Business Cycle Tracer versus Economic Monitor

As the starting points and methods of the Business Cycle Tracer (BCT) differ from other statistics compiled by Statistics Netherlands, the presentation of various indicators in the BCT may differ from their usual presentation. The main distinctions are explained below.

General remarks

The BCT focuses on the whole and the combined action of the various business cycle indicators. It does not aim to present an analysis of individual indicators; it is concerned with the cluster, not the individual points in the cluster. However, to enable the combination of the various business cycle indictors in the BCT, the business cycle indicators must be processed and presented in the same way. The specific procedure followed in the BCT is based on methodological considerations and the requirement of uniformity.
This presentation may thus differ from the usual presentation of that same indicator. For an analysis of recent developments in a certain indicator, therefore, the relevant page of the Economic Monitor or the press releases of Statistics Netherlands on that subject should be consulted. The BCT does not claim to give a “better” analysis of indicators Statistics Netherlands already publishes; it does claim to present a coherent uniform and total analysis of the economy at a particular moment in time by concentrating on the cyclical component in the development of the indicators.
The indicator in the BCT may differ from its usual presentation on the following aspects:

Long-term trend

The BCT uses a “flexible trend”, in most statistics of Statistics Netherlands some form of rigid trend is usually used.

Length of trend

In the BCT, long-term trends must be based on a period of at least a few business cycles, and thus require long series. In practice, continuous series are not available because of trend breaks. This means that in some cases trend breaks must be repaired temporarily, or that a new “synthetic series” must be made (n.b. not claiming to give a better analysis of the indicator concerned, but only to enable calculation of the coordinates of the indicator).

Short-term developments

In the BCT developments are “filtered” to some extent, to prevent indicators shooting back and forth from one quadrant to another (“flashing light”). In most statistics of Statistics Netherlands this effect is not filtered out, and the most recent monthly figures (or moving averages) are published.

Adjustments

The BCT portrays the business cycle at a certain moment in time (and thus does not describe the situation for a certain period). This means that the “picture” in the BCT (the position of the indicator in one of the quadrants) will never change (the photo has been taken). Adjustments in certain indicators will thus not be reflected in adjustments of the BCT for a certain point in the past. A movement in the most recent BCT (compared with the BCT at a previous measurement date) may be the result of the addition of a new survey period, but may also be a consequence of the adjustment of an indicator. The BCT thus portrays the “real-time” indicators.
(The above explicitly applies to the coordinates of the BCT but not to the cycles included in the description of the individual indicators: the coordinates of the BCT are exclusively based on the most recent development of the cycles).

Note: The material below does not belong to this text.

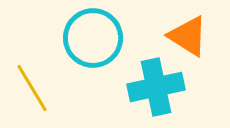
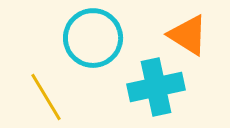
orange triangle: moved 1 px up
yellow line: moved 14 px right, 9 px down
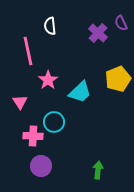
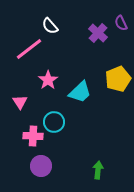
white semicircle: rotated 36 degrees counterclockwise
pink line: moved 1 px right, 2 px up; rotated 64 degrees clockwise
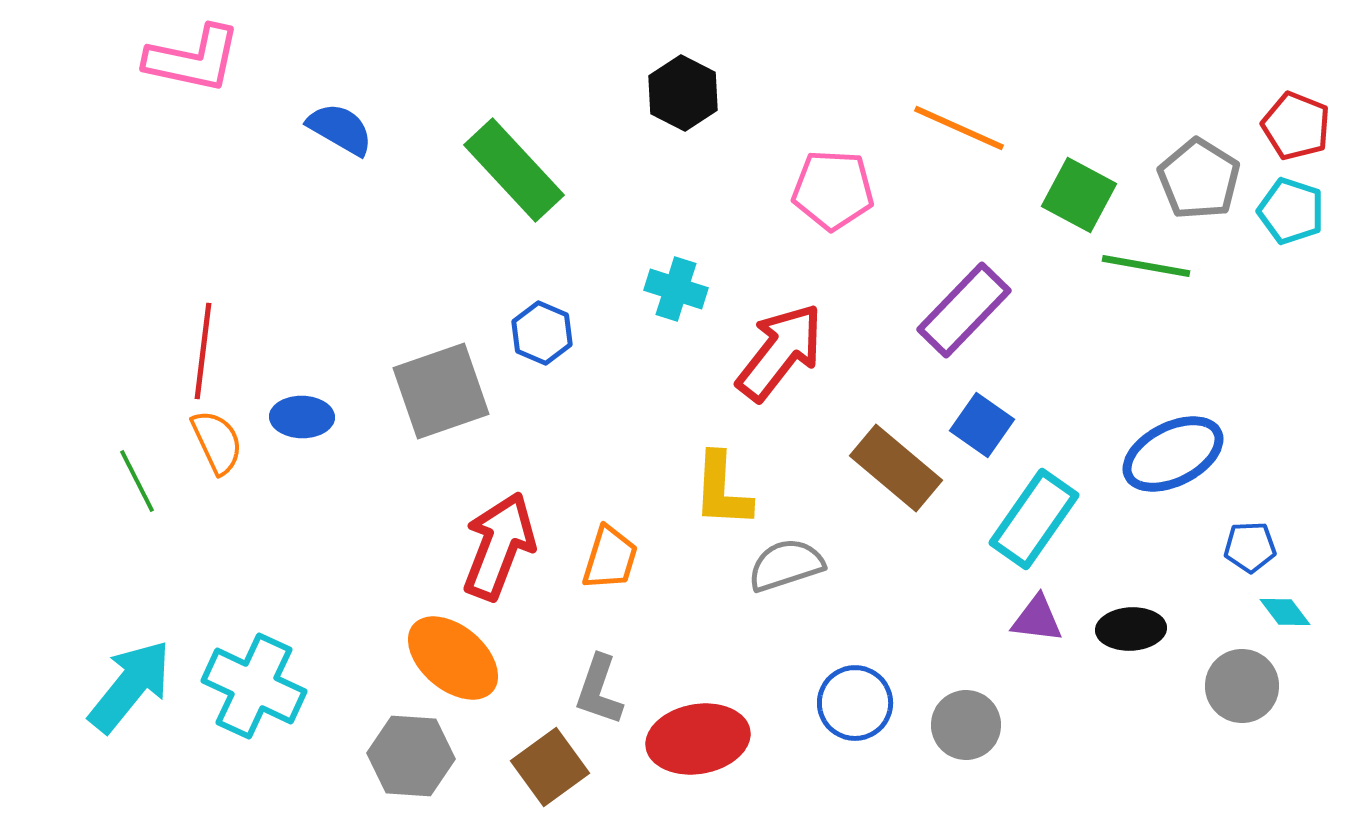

Corrections for seasonal/working day effects etc.

In principle, the figures used for the BCT have been corrected for the seasonal effects (which in turn have already been corrected for working day effects). Some statistics are not corrected for seasonal and working day effects, and those that are corrected, are not necessarily corrected using the “standard “processes” necessary for the BCT. Although the usual adjustment processes and presentation of the indicator concerned were taken into account as much as possible in the choice of adjustment criteria for the BCT, differences cannot be entirely excluded.